**Work to be completed:** In the text on microprism brain imaging, what lateral resolution did the simulation give when the tilt angle was increased to 10°?

We performed simultaneous imaging of the superficial cortex and deep longitudinal cortex tissue with high spatiotemporal resolution. By inserting the microprism and a glass column, we were able to observe the neuronal activity at 0–1.5 mm depth. We have described the effects of the optical aberrations, reflection and vignetting introduced by a refractive medium in the collection path in our previous work [28]. However, the microprism can easily be affected by brain tissue during surgery, so if the upper surface of the microprism is not perpendicular to the optical axis, it causes additional aberrations. To illustrate the effect of the aberrations, we simulated the point-spread-function (PSF) with all parameters the same as in our system. In Figure 3c, the microprism is completely perpendicular to the optical axis with a 3-mm thickness glass column and the NA of the objective is 0.5. The result shows the 0.76 μm lateral resolution in this case. When we changed the tilt angle of the glass surface, the PSF was degraded. When we set the tilt angles to be 5° and 9° in our simulation (Figure 3d,e), the lateral resolutions were 0.79 μm and 0.82 μm, respectively, showing the resolution was slightly affected by the tilt angle. However, when the tilt angle was increased to 10° (Figure 3d,f), the lateral resolution became 3.00 μm, indicating that the lateral resolution was degraded severely by more than 10°.
3.2. In Vivo Imaging of Microglial Cells in Mouse Brains by Right-Angle Microprisms
We then performed our proposed technique for in vivo imaging of microglia cells in Cx3Cr1-GFP mice (JAX No. 005582). The right-angle microprism was applied to obtain a longitudinal view with 0–1000 μm depth. Figure 4a shows that the cellular structures of the microglia cells across the superficial cortex and in the longitudinal plane were captured by the wide-field mesoscope in a single snapshot. To better show the details, we selected two subregions of the longitudinal plane (marked in the red box) and the superficial cortex (marked in the yellow box) and zoomed in Figure 4b,c, respectively. The microglia cells on the longitudinal plane and in the superficial cortex were distinguished clearly and had similar structural details, showing that our method achieved simultaneous imaging of the superficial cortex and the deep cortex in the mouse brains. As shown in Figure 4b, the microglia cells were distributed in the depth range of 0–1000 μm, which corresponds to different horizontal positions in the image.

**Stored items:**

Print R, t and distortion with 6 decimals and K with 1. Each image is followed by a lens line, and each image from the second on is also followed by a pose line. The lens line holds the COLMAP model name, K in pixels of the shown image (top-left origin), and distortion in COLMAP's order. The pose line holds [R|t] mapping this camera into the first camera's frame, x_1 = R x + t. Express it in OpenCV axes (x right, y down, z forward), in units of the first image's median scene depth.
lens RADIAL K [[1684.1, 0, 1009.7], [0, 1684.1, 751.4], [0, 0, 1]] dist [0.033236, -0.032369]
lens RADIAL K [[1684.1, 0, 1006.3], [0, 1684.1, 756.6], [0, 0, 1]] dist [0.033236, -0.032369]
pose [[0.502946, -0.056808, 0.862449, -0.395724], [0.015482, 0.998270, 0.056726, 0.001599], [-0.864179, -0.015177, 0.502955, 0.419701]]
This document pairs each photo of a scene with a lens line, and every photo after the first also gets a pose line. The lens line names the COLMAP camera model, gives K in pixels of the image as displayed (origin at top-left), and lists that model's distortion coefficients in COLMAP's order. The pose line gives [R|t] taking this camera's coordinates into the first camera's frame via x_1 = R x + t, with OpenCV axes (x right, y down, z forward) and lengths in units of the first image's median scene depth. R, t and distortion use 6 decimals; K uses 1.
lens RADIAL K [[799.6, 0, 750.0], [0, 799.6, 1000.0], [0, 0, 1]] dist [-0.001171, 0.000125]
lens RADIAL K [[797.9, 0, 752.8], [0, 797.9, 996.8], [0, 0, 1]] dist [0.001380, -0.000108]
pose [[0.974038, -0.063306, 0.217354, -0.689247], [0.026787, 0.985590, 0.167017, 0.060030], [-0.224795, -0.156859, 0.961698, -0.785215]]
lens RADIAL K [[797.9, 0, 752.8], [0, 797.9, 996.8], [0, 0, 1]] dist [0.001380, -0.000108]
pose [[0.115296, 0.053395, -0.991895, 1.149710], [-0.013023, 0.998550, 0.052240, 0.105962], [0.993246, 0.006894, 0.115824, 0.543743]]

**Solution to this problem:** 3.00 μm